Similarly, time-management systems do not transfer well between one culture and another. Traditional time-management programs are monochronic insofar as they emphasize to-do lists and careful scheduling. Research shows, however, that businesses in a polychronic society either reject or do not adjust well to such systems. Multinational companies that impose these monochronic systems on their subsidiaries in polychronic societies are often accused of being ethnocentric, which means that they impose their own ethnic or cultural values on others.
Critiques
As much as Hall’s concepts of monochronic versus polychronic perceptions of time are relatively easy to understand, they have nonetheless been challenged by some critics. Some detractors claim that, although Hall’s concepts are very useful for understanding different attitudes toward time, they are not backed up by empirical data. Others argue that the distinction between monochronic and polychronic perceptions of time is overly generalized. They counter that, within any one cultural group, or within any single country, it is possible to identify people who think differently about time. In China, for example, the inhabitants of the industrialized, southern provinces are said to have a monochronic perception of time while those living in the less industrially developed interior are considered to be more polychronic. Consequently, claim these critics, it is more useful to think of time differences among individuals, not just between cultural groups or countries.

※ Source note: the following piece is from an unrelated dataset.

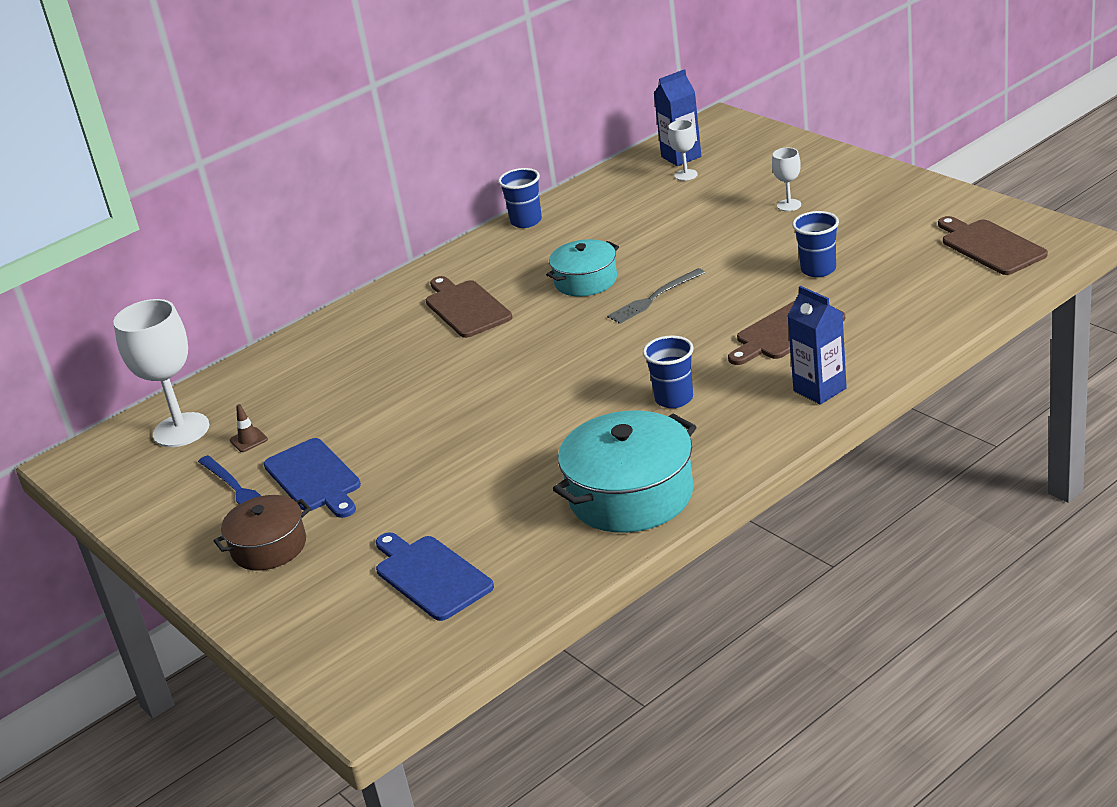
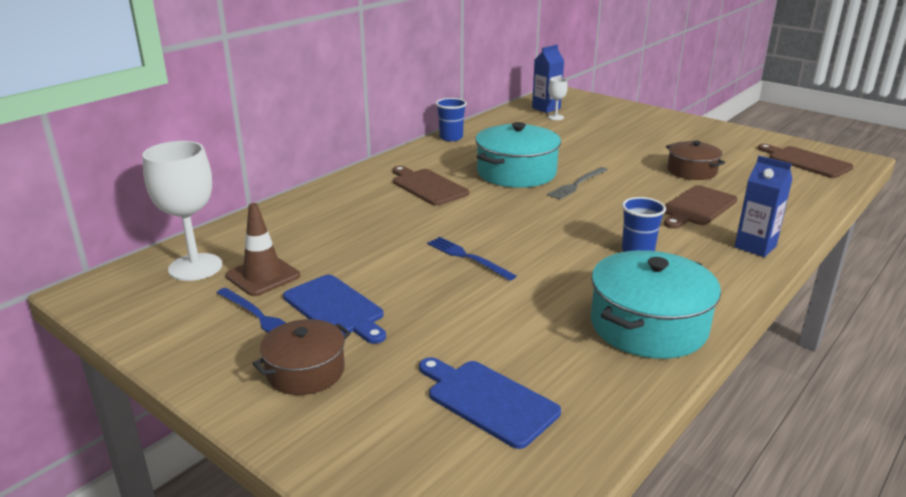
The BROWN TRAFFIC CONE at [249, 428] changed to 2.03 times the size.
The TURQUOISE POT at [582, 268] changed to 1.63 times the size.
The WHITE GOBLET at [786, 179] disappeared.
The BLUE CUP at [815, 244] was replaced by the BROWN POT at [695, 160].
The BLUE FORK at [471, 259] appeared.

Other critics argue that research based on Hall’s dichotomy is value laden, concealing the assumption that there is only one correct way of understanding time. For example, researchers from monochronic cultures have criticized polychronic time systems for “forcing” people to tolerate interruptions and combine tasks that could be performed more effectively if done separately. Conversely, researchers from polychronic cultures have criticized monochronic time systems for their inefficiency, inflexibility, and sluggishness. In reality, argue the critics, there is neither a right nor a wrong way to think about time; there are just different ways of doing so, and each one has its own distinct strengths and weaknesses.
Bibliography:
- Aaron Arndt, Todd Arnold, and Timothy D. Landry, “The Effects of Polychronic-Orientation Upon Retail Employee Satisfaction and Turnover,” Journal of Retailing (v.82/4, 2006);
- Raymond Cohen, Negotiating Across Cultures: International Communication in an Interdependent World (United States Institute of Peace Press, 1997);
- June Cotte, Ratneshwar, and David Glen Mick, “The Times of Their Lives: Phenomenological and Metaphorical Characteristics of Consumer Timestyles,” Journal of Consumer Research (v.31/2, 2004);
- Richard Gesteland, Cross-Cultural Business Behaviour: Marketing, Negotiating, Sourcing and Managing Across Cultures (Copenhagen Business School Press, 2002);
- Edward Hall, The Silent Language (Anchor Books, 1990);
- Gregory M. Rose, Roberto Evaristo, and Detmar Straub, “Culture and Consumer Responses to Web Download Time: A Four-Continent Study of Mono and Polychronism,” IEEE Transactions of Engineering Management (v.50/1, 2003);
- Susan Schneider and Jean-Louis Barsoux, Managing Across Cultures, 2nd ed. (Prentice Hall Financial Times, 2003).